Fever without apparent sources in children: a nation-wide study in Japan
© Kasai et al; licensee BioMed Central Ltd. 2008
Published: 15 September 2008
This study is addressed to implement a clinical decision support system for diagnostic management of children with fever without apparent sources.
Patients and methods
A questioner was sent to 2,843 hospitals to ask about patients with prolonged and/or recurrent fever without apparent sources in recent 5 years. The definition was as follows; 1) children with fever > 38°C for more than 2 weeks and with uncertain diagnosis in 1 week of evaluation during hospitalization, and 2) children with periodic fever.

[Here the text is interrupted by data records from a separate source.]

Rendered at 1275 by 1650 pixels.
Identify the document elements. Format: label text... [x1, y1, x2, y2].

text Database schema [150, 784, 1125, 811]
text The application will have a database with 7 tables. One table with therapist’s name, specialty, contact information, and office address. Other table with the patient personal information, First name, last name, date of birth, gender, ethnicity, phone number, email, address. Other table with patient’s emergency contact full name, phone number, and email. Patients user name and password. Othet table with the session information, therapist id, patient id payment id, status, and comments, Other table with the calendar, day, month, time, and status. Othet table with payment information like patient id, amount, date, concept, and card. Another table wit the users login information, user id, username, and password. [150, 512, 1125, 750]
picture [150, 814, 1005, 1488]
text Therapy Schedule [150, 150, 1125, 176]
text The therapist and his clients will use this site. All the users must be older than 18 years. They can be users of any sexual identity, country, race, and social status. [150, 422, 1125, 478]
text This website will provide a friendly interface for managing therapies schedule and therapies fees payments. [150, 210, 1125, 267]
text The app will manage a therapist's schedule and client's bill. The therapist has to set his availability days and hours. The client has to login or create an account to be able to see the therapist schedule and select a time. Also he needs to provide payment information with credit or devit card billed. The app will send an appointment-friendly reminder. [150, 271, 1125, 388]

Among 960 cases fulfilled the definition. 828 (86%) were diagnosed as having diseases of known causes. 190 (23%) were infectious diseases (acute focal bacterial nephritis 31, cat-scratch disease 23, urinary tract infection 20, osteomyelitis 9 and tuberculosis 8), 447 (54%) were rheumatic diseases (JIA 221, vasculitis syndrome 39, inflammatory bowel diseases 34, SLE 25, and MCTD 12), 67 (8%) were leukemia/malignancy (acute lymphatic leukemia 38, malignant lymphoma 9, neuroblastoma 4, Castleman disease 3). Autoinflammatory syndrome was diagnosed in 89 cases (PFAPA 45. FMF 17, CINCA 9, HIDS 9, and others). Other diseases included subacute necrotizing lymphadenitis, hemophagocytic syndrome, drug-induced fever, and ADEM.
Rare infectious diseases such as cat-scratch disease and tuberculosis were reminded in addition to routine investigation of infection. Along with these work-ups, malignancies and rheumatic diseases should be investigated. To have final diagnosis of auto-inflammatory syndrome, clinical characteristics such as fever pattern, skin rash, arthritis, and genetic analysis are needed. We established an algorism as a clinical decision support system for diagnosis.
This article is published under license to BioMed Central Ltd.